Other noteworthy movies of the 2000s for Julie Christie:
- Troy (2004), an epic historical drama starring Brad Pitt, Eric Bana, Orlando Bloom, Brendan Gleeson, and Diane Kruger.
- Harry Potter and the Prisoner of Azkaban (2004), a sequel in the popular adventure-fantasy film series starring Daniel Radcliffe, Emma Watson, and Rupert Grint. Christe plays Madame Rosmerta.
- Finding Neverland (2004), about playwright and novelist J.M. Barrie’s friendship with the family who inspired Peter Pan. Johnny Depp (as Barrie) co-stars with Kate Winslet and Julie Christie, Dustin Hoffman, and Freddie Highmore.
- New York, I Love You (2008), a romantic drama set in New York (of course!) with a large cast that tells the story of 11 different loves. Christie’s segment Shekhar Kapur co-stars John Hurt and Shia LaBeouf. Other segments star Cloris Leachman, Eli Wallach, Burt Young, Bradley Cooper, Chris Cooper, Ethan Hawke, Christina Ricci, Andy Garcia, and Natalie Portman, to name a few of the other very familiar faces in this film.
Julie Christie’s most recent movie roles were playing Grandmother in the fantasy-horror film Red Riding Hood (2011); and at the age of 73, playing the ex-lover of 76-year-old Robert Redford‘s character in the political thriller The Company You Keep (2012).
(Julie Christie & Terence Stamp 1967 Far From the Madding Crowd Photo: Film Star Vintage)
Julie Christie has been faced with challenges throughout her career; she suffers from anxiety and a rare form of memory loss called autobiographic amnesia, which sometimes makes it difficult to remember her lines.

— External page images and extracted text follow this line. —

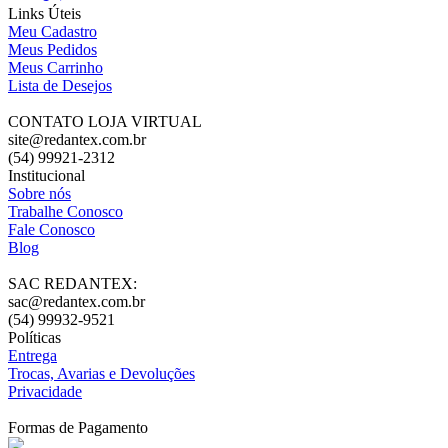
Links Úteis
Meu Cadastro
Meus Pedidos
Meus Carrinho
Lista de Desejos
CONTATO LOJA VIRTUAL
site@redantex.com.br
(54) 99921-2312
Institucional
Sobre nós
Trabalhe Conosco
Fale Conosco
Blog
SAC REDANTEX:
sac@redantex.com.br
(54) 99932-9521
Políticas
Entrega
Trocas, Avarias e Devoluções
Privacidade
Formas de Pagamento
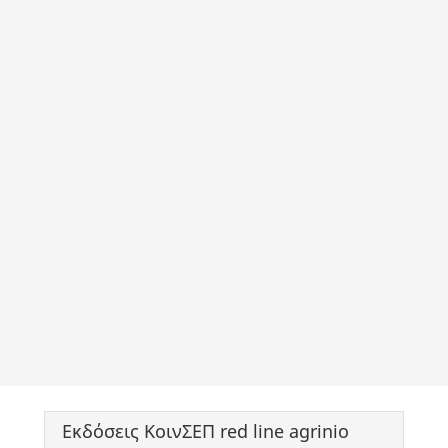
Εκδόσεις ΚοινΣΕΠ red line agrinio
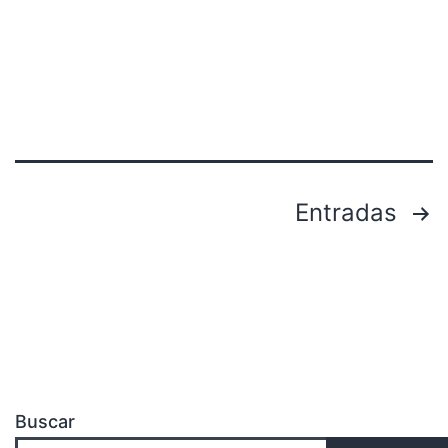
Entradas
Buscar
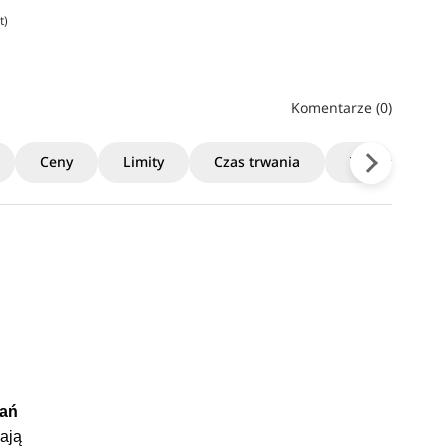
t)
Komentarze (0)
Ceny
Limity
Czas trwania
Terminy rekrut
dań
ają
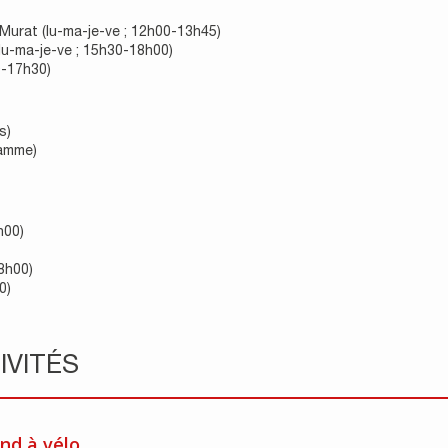
-Murat (lu-ma-je-ve ; 12h00-13h45)
lu-ma-je-ve ; 15h30-18h00)
0-17h30)
s)
ramme)
h00)
8h00)
0)
IVITÉS
nd à vélo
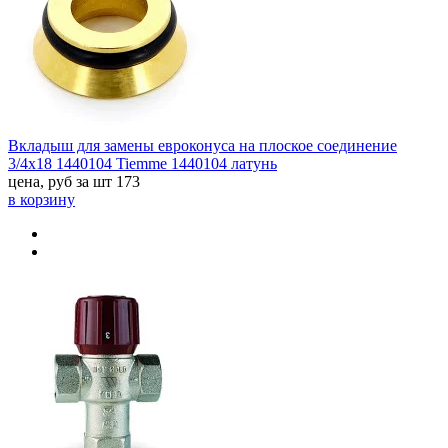
Вкладыш для замены евроконуса на плоское соединение
3/4х18 1440104 Tiemme 1440104 латунь
цена, руб за шт
173
в корзину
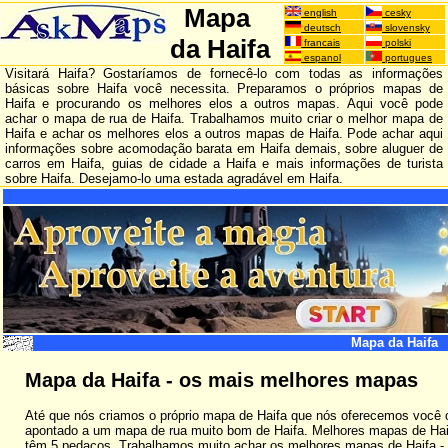
Mapa
english
cesky
deutsch
slovensky
da Haifa
francais
polski
espanol
portugues
Visitará Haifa? Gostaríamos de fornecê-lo com todas as informações
básicas sobre Haifa você necessita. Preparamos o próprios mapas de
Haifa e procurando os melhores elos a outros mapas. Aqui você pode
achar o mapa de rua de Haifa. Trabalhamos muito criar o melhor mapa de
Haifa e achar os melhores elos a outros mapas de Haifa. Pode achar aqui
informações sobre acomodação barata em Haifa demais, sobre aluguer de
carros em Haifa, guias de cidade a Haifa e mais informações de turista
sobre Haifa. Desejamo-lo uma estada agradável em Haifa.
Mapa da Haifa
Mapa da Haifa - os mais melhores mapas
Até que nós criamos o próprio mapa de Haifa que nós oferecemos você o
apontado a um mapa de rua muito bom de Haifa. Melhores mapas de Hai
têm 5 pedaços. Trabalhamos muito achar os melhores mapas de Haifa - e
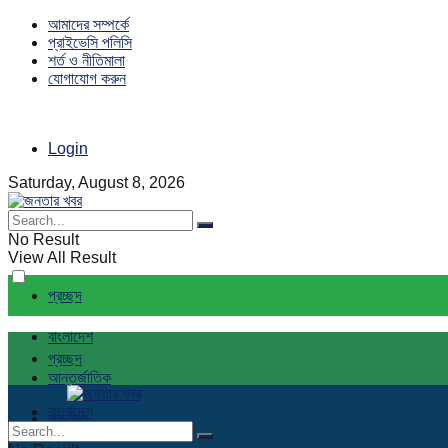
আমাদের সম্পর্কে
প্রাইভেসি পলিসি
শর্ত ও নীতিমালা
যোগাযোগ করুন
Login
Saturday, August 8, 2026
No Result
View All Result
প্রচ্ছদ
বাংলাদেশ
প্রচ্ছদ
আন্তর্জাতিক
বাংলাদেশ
রাজনীতি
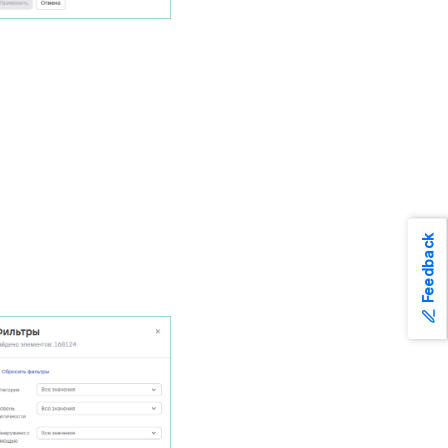
Feedback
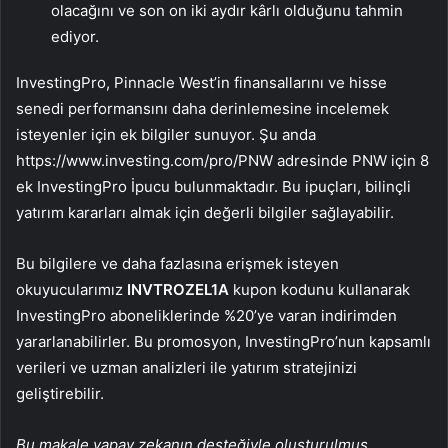
olacağını ve son on iki aydır kârlı olduğunu tahmin
ediyor.
InvestingPro, Pinnacle West’in finansallarını ve hisse
senedi performansını daha derinlemesine incelemek
isteyenler için ek bilgiler sunuyor. Şu anda
https://www.investing.com/pro/PNW adresinde PNW için 8
ek InvestingPro İpucu bulunmaktadır. Bu ipuçları, bilinçli
yatırım kararları almak için değerli bilgiler sağlayabilir.
Bu bilgilere ve daha fazlasına erişmek isteyen
okuyucularımız
INVTROZEL1A
kupon kodunu kullanarak
InvestingPro aboneliklerinde %20’ye varan indirimden
yararlanabilirler. Bu promosyon, InvestingPro’nun kapsamlı
verileri ve uzman analizleri ile yatırım stratejinizi
geliştirebilir.
Bu makale yapay zekanın desteğiyle oluşturulmuş,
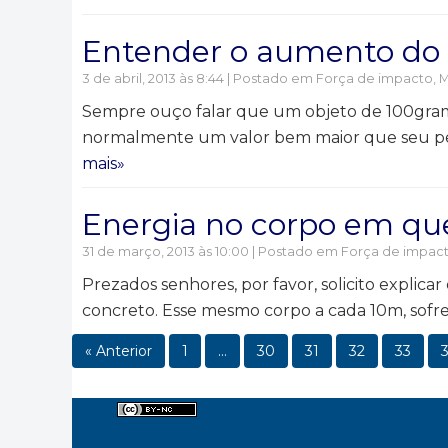
Entender o aumento do 
3 de abril, 2013 às 8:44 | Postado em
Força de impacto
,
M
Sempre ouço falar que um objeto de 100gramas 
normalmente um valor bem maior que seu peso
mais»
Energia no corpo em que
31 de março, 2013 às 10:00 | Postado em
Força de impac
Prezados senhores, por favor, solicito explica
concreto. Esse mesmo corpo a cada 10m, sof
« Anterior
1
…
30
31
32
33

This hasn’t stopped her from leading an amazing life aside from her stellar acting career – she’s been active in causes like animal rights, environmental protection, and the antinuclear power movement.
In a 2007 interview (theguardian.com) when asked about her own thoughts on aging and what moments in her life that her memory clings to, Christie answered:
“Well, they nearly always involve a chap and nature…there is a strong sense of sexuality, always, because that is the life force, the thing that memory retains.”
Let’s hope that Julie Christie will emerge again from her quiet life far from the madding crowd in Wales, to mesmerize us once more onscreen.